Content starts

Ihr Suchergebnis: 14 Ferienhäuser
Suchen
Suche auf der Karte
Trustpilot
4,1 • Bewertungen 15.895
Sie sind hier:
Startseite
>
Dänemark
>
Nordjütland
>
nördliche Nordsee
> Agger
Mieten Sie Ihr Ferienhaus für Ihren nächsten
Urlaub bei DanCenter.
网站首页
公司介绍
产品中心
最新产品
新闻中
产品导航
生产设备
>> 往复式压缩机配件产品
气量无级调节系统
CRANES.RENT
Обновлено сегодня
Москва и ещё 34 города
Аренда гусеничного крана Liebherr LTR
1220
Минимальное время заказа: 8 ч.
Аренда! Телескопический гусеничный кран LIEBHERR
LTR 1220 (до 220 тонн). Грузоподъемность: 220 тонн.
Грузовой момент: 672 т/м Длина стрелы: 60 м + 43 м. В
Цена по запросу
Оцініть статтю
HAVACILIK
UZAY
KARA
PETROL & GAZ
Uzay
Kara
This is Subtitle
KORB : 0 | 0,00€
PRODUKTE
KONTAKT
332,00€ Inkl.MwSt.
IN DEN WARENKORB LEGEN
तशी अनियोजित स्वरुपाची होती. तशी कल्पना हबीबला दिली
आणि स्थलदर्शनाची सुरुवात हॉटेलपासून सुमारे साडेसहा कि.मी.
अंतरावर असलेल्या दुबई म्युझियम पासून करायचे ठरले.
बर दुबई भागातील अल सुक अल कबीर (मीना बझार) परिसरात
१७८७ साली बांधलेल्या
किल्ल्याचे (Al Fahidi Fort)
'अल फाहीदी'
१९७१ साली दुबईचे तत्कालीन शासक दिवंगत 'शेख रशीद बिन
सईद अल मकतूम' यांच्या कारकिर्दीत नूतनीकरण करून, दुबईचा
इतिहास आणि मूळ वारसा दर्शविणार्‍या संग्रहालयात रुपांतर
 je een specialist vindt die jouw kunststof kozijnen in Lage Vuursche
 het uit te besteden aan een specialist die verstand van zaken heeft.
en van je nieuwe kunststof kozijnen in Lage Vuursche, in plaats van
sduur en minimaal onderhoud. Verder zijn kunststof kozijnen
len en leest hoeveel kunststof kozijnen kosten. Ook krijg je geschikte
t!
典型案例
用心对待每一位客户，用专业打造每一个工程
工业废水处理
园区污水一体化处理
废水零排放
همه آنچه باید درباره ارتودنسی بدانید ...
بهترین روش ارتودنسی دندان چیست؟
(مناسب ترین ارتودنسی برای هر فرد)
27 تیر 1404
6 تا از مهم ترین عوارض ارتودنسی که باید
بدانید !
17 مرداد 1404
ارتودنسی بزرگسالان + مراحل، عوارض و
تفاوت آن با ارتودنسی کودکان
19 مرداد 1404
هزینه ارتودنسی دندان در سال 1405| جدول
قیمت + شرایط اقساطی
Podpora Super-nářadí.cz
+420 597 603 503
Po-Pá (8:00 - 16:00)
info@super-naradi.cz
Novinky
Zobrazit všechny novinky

Content ends

> [EXERCISE REQUIREMENTS]:
Only lines with the word "ارتودنسی" go in the answer. Take them all from the entries above.

> [RESPONSE TO THE EXERCISE]:
همه آنچه باید درباره ارتودنسی بدانید ...
بهترین روش ارتودنسی دندان چیست؟
(مناسب ترین ارتودنسی برای هر فرد)
6 تا از مهم ترین عوارض ارتودنسی که باید
ارتودنسی بزرگسالان + مراحل، عوارض و
تفاوت آن با ارتودنسی کودکان
هزینه ارتودنسی دندان در سال 1405| جدول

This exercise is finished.